Many companies have responded to third party risks and built effective risk management programs. It is perhaps one of the most significant changes in the compliance landscape – third parties create significant risks and companies have responded to the risks by designing effective risk management systems.
Frankly, companies have come by it honestly. One-by-one we followed companies settling FCPA enforcement actions where corrupt third parties were used to funnel bribes to government officials for lucrative contracts or elimination of regulatory impediments.
I do not want to diminish the compliance commitment or the accomplishments of corporate compliance programs that review potential third parties before engaging them, that monitor the third parties after they are on boarded, and that subject a number of them annually to audits.
But … and here comes the but . . . I have one basic question – do you know the beneficial owners of the third party entity? If the answer is yes, we can wipe our brows and collectively sigh, “whew” (dodged that bullet).
Let me pose a common scenario – When conducting initial due diligence of a third party entity, XYZ LLC, a privately-owned company operating in Angola, did you conduct due diligence screen of XYZ LLC, or did you ask and verify the information concerning the natural person who owned XYZ LLC? If you did not, your due diligence is on its face defective.
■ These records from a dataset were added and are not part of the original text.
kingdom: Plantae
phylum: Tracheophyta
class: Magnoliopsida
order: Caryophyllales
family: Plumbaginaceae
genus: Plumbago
If you identified and verified the individuals, did you make sure they were not nominees but the true owners? If you did, “whew;” if you did not, yikes! Houston, we have a problem.
I have labeled this the year of beneficial ownership, and it should infuse every aspect of understanding with whom you are doing business. The risks are evident and cross a number of issues: legal risks such as corruption, AML, and sanctions, and reputational risks – a company should always know with whom it is conducting business. This is a basic requirement in the compliance world, and companies have to double check that they can answer this question in the affirmative.
However, we can all agree that not all risks are the same, and identifying beneficial owners may not be as important in some contexts as in others.
In the FCPA context, a company has to identify the verify the beneficial owners of a third party to determine whether there is a foreign government owner who may have a hidden interest as a way to earn illegal bribes. The fact of the ownership interest – however small – could be critical rather than the size of the ownership interest. So, for example, a 5 percent ownership interest could create significant risks.
In the sanctions context, the inquiry is a little different. Under the attribution rules for OFAC, an entity that is owned 50 percent or more by a prohibited person or entity or combination of prohibited persons or entities is considered a barred entity itself. If a prohibited individual owns only 20 percent of another entity, and the other owners (80 percent) are not prohibited SDNs, then there is little risk that you may violate the OFAC prohibition, even assuming the 20 percent owner is an SDN. Notwithstanding that concern, however, it is still good to know whether the 20 percent owner of any entity is an SDN for purposes of managing the reputational risk, as well as possible OFAC risks should the SDN increase its ownership interest or assert control through some other means of the entity with which you are doing business.
The permutations of possible risks are endless. In general, it is imperative to know from a legal and reputational perspective the identities of all persons with whom you are conducting business. Given the myriad of risks, and the possible consequences, digging a little more on due diligence to beneficial owners is a basic requirement for any third party risk management system.